Turkish President Recep Tayyip Erdoğan on Saturday commemorated the first anniversary of the reopening of Istanbul's Hagia Sophia as a mosque, calling the iconic 16th-century structure a ‘’symbol of the revival’’ of Turkish civilisation.’
The Turkish president made the remarks on Twitter, where he shared a video of the first Friday prayer at the Hagia Sophia last year after a decades-long hiatus and said he hoped for the call for Muslims prayers and the Quran would never abandon the converted structure "until the end of time.’’

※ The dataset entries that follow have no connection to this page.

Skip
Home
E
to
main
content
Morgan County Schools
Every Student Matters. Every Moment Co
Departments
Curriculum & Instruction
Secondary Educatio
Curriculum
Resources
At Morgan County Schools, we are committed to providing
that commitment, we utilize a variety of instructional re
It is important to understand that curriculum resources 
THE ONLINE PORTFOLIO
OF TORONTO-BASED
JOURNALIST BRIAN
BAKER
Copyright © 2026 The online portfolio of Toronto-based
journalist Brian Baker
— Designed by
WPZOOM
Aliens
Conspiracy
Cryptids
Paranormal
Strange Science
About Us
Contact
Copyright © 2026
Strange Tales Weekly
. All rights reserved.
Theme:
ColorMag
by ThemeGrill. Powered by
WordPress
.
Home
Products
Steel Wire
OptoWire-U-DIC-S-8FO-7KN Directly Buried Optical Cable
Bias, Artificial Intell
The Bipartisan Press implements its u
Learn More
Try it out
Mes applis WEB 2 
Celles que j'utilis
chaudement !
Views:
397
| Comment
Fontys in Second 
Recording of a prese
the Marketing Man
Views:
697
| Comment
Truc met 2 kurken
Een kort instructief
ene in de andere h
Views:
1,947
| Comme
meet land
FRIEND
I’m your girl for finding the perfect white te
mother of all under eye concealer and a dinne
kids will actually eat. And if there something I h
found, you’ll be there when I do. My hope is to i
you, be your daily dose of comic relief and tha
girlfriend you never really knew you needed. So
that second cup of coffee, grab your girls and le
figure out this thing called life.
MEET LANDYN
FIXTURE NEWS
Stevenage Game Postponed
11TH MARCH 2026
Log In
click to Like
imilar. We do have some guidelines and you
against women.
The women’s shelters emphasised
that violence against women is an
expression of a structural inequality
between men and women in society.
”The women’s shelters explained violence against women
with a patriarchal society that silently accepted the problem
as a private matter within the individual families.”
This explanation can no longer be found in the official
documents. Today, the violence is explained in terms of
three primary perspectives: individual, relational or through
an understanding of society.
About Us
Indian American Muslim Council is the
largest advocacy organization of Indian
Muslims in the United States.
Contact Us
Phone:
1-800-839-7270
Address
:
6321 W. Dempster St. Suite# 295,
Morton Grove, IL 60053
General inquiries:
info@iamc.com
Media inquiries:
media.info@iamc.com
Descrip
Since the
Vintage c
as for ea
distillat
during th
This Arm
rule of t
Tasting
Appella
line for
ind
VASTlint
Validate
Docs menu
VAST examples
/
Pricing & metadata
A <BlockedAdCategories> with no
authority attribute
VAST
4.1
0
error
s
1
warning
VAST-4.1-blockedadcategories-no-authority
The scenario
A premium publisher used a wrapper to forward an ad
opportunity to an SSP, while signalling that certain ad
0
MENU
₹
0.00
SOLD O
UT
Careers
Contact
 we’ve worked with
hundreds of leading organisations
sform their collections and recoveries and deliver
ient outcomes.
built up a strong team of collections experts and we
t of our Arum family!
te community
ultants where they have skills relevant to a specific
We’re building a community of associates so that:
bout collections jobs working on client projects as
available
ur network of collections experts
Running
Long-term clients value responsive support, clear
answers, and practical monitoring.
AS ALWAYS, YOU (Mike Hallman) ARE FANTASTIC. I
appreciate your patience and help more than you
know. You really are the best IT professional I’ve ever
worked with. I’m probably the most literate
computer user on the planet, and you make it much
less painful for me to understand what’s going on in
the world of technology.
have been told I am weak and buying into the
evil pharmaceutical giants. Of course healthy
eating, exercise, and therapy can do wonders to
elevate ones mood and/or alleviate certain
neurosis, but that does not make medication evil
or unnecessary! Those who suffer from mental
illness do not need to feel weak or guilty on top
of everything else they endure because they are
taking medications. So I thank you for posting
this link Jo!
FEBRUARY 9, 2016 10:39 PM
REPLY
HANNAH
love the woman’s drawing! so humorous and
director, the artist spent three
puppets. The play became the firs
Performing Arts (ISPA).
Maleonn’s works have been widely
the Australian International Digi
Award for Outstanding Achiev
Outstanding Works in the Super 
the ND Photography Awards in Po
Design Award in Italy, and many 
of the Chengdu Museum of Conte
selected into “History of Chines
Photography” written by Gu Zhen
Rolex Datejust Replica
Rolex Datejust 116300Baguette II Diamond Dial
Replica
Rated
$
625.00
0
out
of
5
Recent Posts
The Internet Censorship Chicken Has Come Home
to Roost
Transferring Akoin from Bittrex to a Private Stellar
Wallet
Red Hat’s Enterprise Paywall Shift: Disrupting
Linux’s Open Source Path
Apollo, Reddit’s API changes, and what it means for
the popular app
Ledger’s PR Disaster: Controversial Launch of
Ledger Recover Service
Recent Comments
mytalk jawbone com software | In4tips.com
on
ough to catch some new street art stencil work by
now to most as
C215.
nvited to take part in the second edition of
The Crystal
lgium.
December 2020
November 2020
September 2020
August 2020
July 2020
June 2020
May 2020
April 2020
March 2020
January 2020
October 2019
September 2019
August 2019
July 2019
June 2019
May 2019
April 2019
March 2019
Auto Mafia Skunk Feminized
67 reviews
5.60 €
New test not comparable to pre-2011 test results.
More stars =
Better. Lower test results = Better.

Built 1,500 years ago as an Orthodox Christian cathedral, the Hagia Sophia was converted into a mosque following the Ottoman conquest of Istanbul in 1453. The founder of modern Turkey, Mustafa Kemal Atatürk, later turned the building into a museum in 1934.
Last July, Erdoğan signed a presidential decree allowing the 6th-century UNESCO World Heritage site to function as a mosque again, in a move that was met with international condemnation. The order came after a Turkish high court revoked the site's decades-long status as a museum.
The anniversary of Hagia Sophia arrives as the World Heritage Committee of UNESCO has requested Turkey to submit a report by early next year on the structure, expressing “grave concerns” about the conservation of the historic building in light of Turkey’s plans to convert it into a mosque.